Liam also says he will be able to learn about different fruit and vegetables around the world and learn different ways to farm so he can bring fresh produce to the community. “I would learn about new crops that I might not have ever seen or heard of before. I’d meet new people and learn how they farm and where they farm in the world.”
Press Delegate Placement
This placement has been awarded to Belinda-Jane Davis, Journalist, Fairfax Media, in recognition of her inspiring work for farmers and local producers – including here work with “Feeding the Future”, “The Food Revolution” and the “Big Dry”. It would be difficult to find a greater advocate for local farmers.
To learn more about Terra Madre/Salone del Gusto, click here: https://salonedelgusto.com/en/food-for-change-the-terra-madre-salone-del-gusto-revolution/.
Terra Madre 2016 Winner
In 2016 Tom Christie won the Slow Food Hunter Valley Inaugural Young Farmer Terra Madre Scholarship. The scholarship involved a trip to Slow Food’s biennial event Terra Madre Salone del Gusto in Turin, Italy (September 2016). At Terra Madre Tom represented Slow Food Hunter Valley in what can only be described as a full immersion experience relating to “all things food and farming”.

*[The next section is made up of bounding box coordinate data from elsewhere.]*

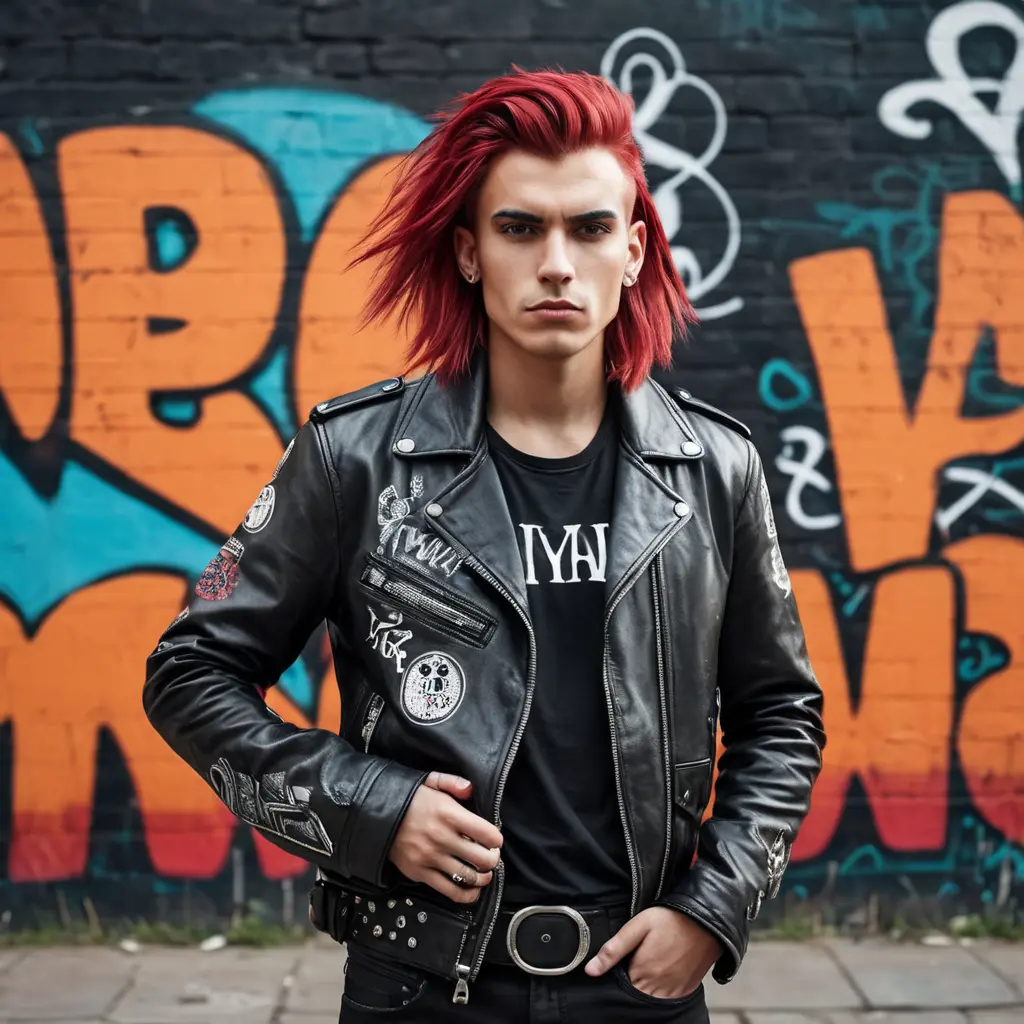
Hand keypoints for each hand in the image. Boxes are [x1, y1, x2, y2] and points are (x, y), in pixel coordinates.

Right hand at [387, 771, 502, 903]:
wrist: (377, 815)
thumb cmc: (409, 798)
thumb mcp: (430, 781)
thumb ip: (453, 782)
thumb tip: (471, 790)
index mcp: (449, 814)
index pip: (487, 834)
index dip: (496, 838)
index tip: (494, 839)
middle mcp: (442, 838)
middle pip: (482, 859)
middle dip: (493, 859)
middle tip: (491, 856)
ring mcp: (430, 858)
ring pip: (469, 877)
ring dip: (483, 877)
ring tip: (485, 872)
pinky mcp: (420, 873)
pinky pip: (449, 891)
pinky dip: (466, 895)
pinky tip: (473, 890)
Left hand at [584, 906, 721, 999]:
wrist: (705, 921)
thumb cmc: (671, 920)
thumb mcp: (637, 927)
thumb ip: (613, 949)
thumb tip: (590, 970)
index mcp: (643, 973)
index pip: (621, 988)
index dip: (618, 977)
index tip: (622, 964)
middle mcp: (658, 988)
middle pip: (636, 995)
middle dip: (632, 982)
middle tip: (636, 961)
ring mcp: (674, 991)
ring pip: (651, 999)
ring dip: (646, 987)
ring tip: (649, 965)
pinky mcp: (686, 990)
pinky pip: (668, 999)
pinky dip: (662, 990)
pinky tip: (662, 972)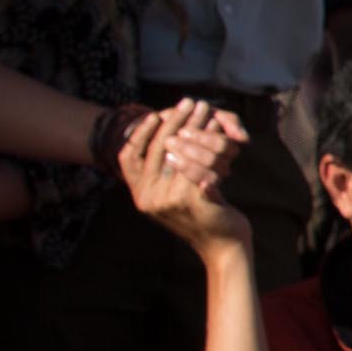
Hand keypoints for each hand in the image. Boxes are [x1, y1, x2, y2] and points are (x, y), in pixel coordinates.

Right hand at [118, 99, 252, 255]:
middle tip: (188, 102)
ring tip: (205, 110)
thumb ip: (163, 176)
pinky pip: (198, 160)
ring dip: (194, 126)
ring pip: (179, 152)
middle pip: (156, 149)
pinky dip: (209, 142)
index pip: (128, 157)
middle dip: (173, 121)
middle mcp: (149, 198)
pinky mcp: (190, 199)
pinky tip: (219, 129)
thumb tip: (161, 141)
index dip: (139, 134)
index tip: (154, 115)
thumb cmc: (202, 218)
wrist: (222, 248)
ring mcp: (167, 200)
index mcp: (140, 196)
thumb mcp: (174, 197)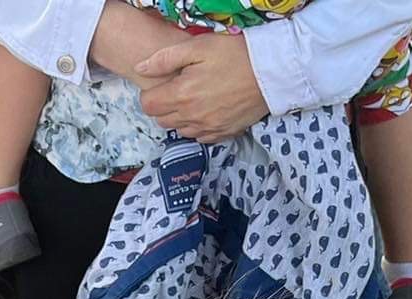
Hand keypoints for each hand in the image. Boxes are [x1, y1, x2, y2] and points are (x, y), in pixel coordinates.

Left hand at [134, 33, 267, 143]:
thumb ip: (165, 59)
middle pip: (161, 120)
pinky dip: (198, 127)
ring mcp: (207, 129)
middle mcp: (192, 117)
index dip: (150, 94)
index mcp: (182, 95)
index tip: (162, 84)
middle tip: (178, 89)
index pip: (148, 106)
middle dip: (164, 106)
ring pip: (179, 130)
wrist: (270, 72)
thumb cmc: (234, 55)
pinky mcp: (223, 134)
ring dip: (180, 118)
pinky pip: (200, 137)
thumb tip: (141, 68)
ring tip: (194, 98)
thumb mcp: (198, 47)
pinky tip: (207, 111)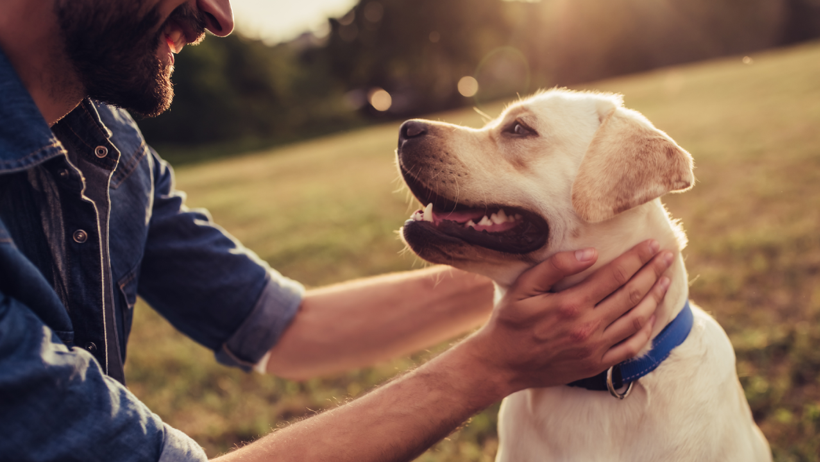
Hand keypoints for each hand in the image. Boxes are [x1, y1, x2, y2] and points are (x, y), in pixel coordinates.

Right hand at [466, 240, 672, 394]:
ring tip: (666, 280)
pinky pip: (631, 347)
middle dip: (653, 272)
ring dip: (655, 297)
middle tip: (668, 256)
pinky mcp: (596, 364)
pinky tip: (652, 315)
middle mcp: (588, 327)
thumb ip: (555, 267)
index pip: (615, 275)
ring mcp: (595, 348)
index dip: (637, 258)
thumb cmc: (510, 321)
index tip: (653, 244)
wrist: (502, 364)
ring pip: (637, 319)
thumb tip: (590, 253)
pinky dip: (647, 330)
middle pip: (632, 294)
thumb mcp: (523, 287)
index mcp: (571, 304)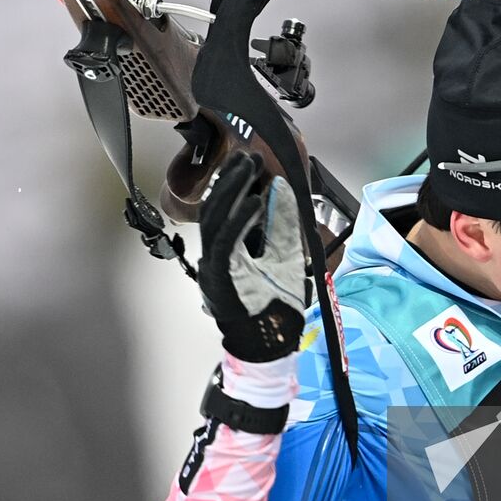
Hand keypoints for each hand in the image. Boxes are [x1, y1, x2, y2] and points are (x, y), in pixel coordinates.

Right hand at [197, 151, 308, 362]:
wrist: (272, 345)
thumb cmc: (276, 307)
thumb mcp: (286, 255)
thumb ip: (282, 224)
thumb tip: (281, 188)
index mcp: (228, 253)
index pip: (224, 210)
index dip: (232, 183)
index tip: (246, 160)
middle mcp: (216, 258)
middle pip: (215, 209)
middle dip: (230, 179)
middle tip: (246, 155)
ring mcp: (215, 268)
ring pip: (215, 220)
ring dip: (232, 191)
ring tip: (249, 168)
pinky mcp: (221, 278)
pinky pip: (226, 243)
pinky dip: (239, 220)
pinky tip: (255, 200)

As a small-scale garlic farmer from Marshdale (near Dungog, NSW) Tom was keen meet other farmers who espoused the ‘slow food’ philosophy. After several years of co-operative farming, Tom (and his wife) produced their first crop on their own land in 2016.
Tom and his wife Dominique Northam – who are passionate about food production – use organic farming methods. They sell directly through farmer’s markets in both Newcastle and Dungog. Tom said he savours “the interaction with other producers in Dungog” when the farmer’s markets are on and “is always adding to his knowledge bank” with every interaction. Tom also thinks the connection between grower and buyer is an important one and sits well with the concepts he studied in his Philosophy degree.
Tom has been part of a food co-op, studied permaculture, and completed courses with Curtis Stone and Jean-Martin Foractier in Sydney. “I love the ethos of the Slow Food movement – good, clean and fair food production that doesn’t harm the environment,” he said. “And thanks to the Hunter Valley Slow Food scholarship I will be able to meet people at the Terra Madre conference from around the world who believe in that same farming philosophy. Exchanging ideas will be great.”
Tom has gone from a keen gardener living in Newcastle to planting our some 10,000 garlic plants at Four Acre Farm and the joy of growing slow food keeps him very motivated.